フランス19世紀写実主義の巨匠ジャン=フランソワ・ミレーの代表作「種をまく人」にゴッホは共鳴していました。そして絵画を制作し始めた早い段階から「種をまく人」に強い固執を持っていました。

ゴッホの手紙でも『種まく人を描くことは昔からの僕の念願だ。古い願いはいつも成熟できるとは限らないけど、僕にはまだできることがある。ミレーが残した「種をまく人」には色彩がない。僕は大きな画面に色彩で「種をまく人」を描こうかと思っている』と手紙に書いてあるとおりに、過剰で極端なまでの刺激的な色彩を表現しています。

この作品では極端なまでの分割主義の影響を感じるのは色の構成です。画面の上部のほぼ真ん中には、地平線へ沈んでいこうとしている太陽が強烈な光を放ち、穂畑を黄金色に輝かせています。そして黄色に輝く太陽の光と対比するように、青色の凹凸の陰影が斑状に描きこまれている、畑へ種をまく農夫です。ゴッホの「種をまく人」とミレーの「種をまく人」は同じような姿勢で描かれ黄色オレンジの中での青の「種をまく人」は際立ちそして、生命力に溢れています。

絵の手前の明暗部分が入り交じる畑のタッチは荒くなっていて、畑の奥に行くほどタッチが細かくなっていきます。そして画面上中央にある太陽の陽光が輝かんばかりに、画面全体を照らしている構図と画面構成はゴッホの完成度の高い美意識を感じさせます。

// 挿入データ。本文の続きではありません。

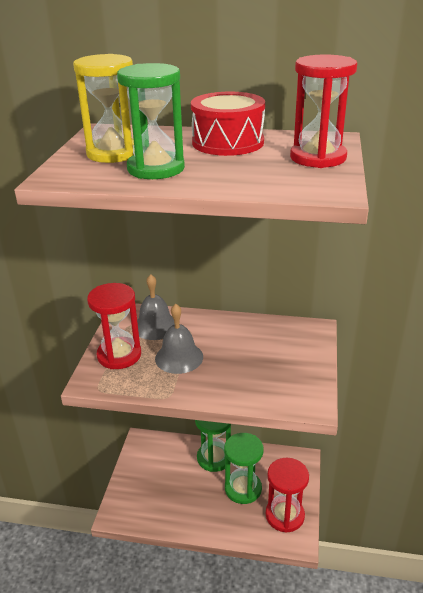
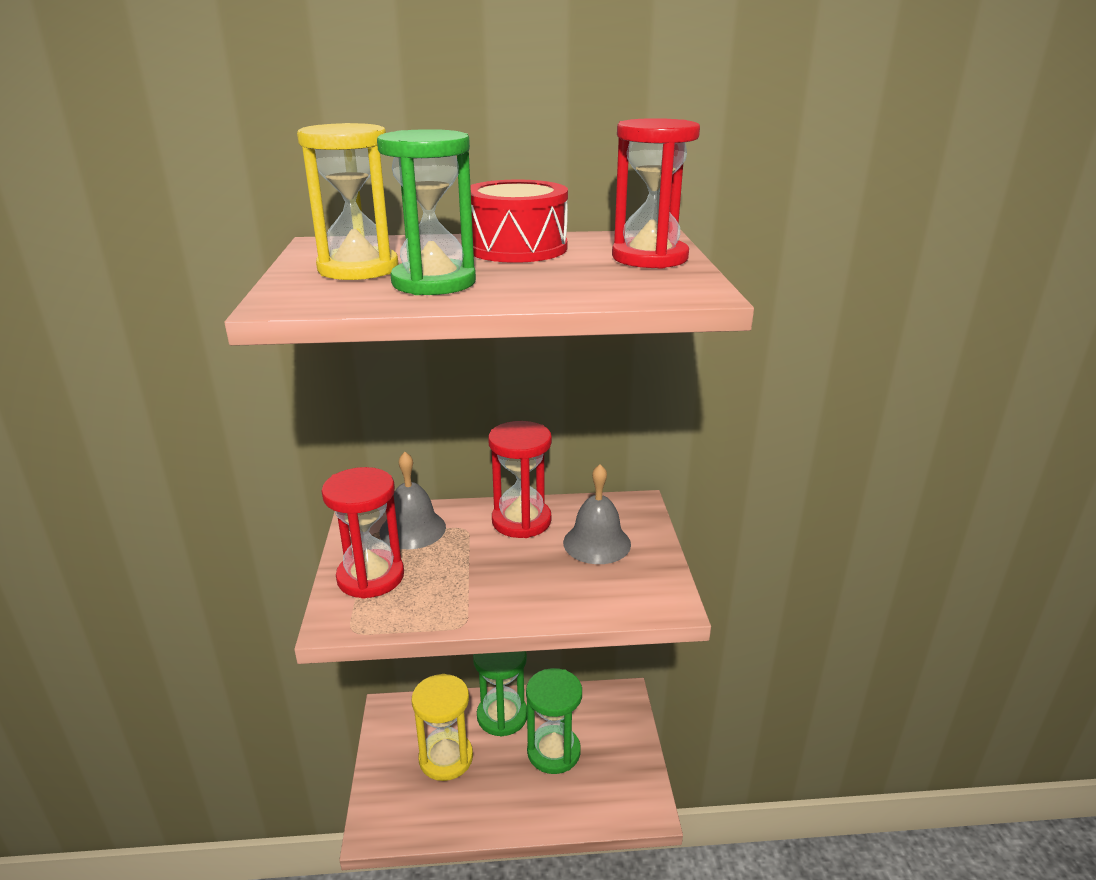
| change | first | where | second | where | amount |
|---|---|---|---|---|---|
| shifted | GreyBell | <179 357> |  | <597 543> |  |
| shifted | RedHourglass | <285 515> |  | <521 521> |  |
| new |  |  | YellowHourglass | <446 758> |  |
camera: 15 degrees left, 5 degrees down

「種をまく人」の作品が象徴している「人間の生」や「命の再生」を大胆なまでに描いたゴッホのこの作品への取組みは、それから後の20世紀前半の画家達に大きな大きな影響を与えることになりました。

レストランの内部

ゴッホの作品の中でも、「レストランの内部」は新印象派の影響を強くうけたことを感じる作品です。この作品は分割主義と点描といった新印象派の特徴を認めることが出来ます。1887年の作品ですが、この作品レストランが開店する前のレストランの内部が描かれていますが、この頃は赤色と緑色という補色を好んでいました。

ゴッホの作品の中では、明るくパステル調になっていて穏やかな優しい雰囲気を感じる作品になっています。すべてを点画で描いているのではなく、目を凝らしてみるとテーブル、イスはいつものゴッホの筆で描かれています。そこにすべてを分割主義、点画で描くのではなくゴッホ独自のものを作り出そうとしていたのかもしれません。

ゴッホの筆はとても大胆で素早いタッチで描くことが特徴でもなり、ゴッホの個性だった作風と、細かく詳細に緻密に描いていくスーラやシニャックの点描主義は無理があったようで、ゴッホは次第に分割主義から離れていきました。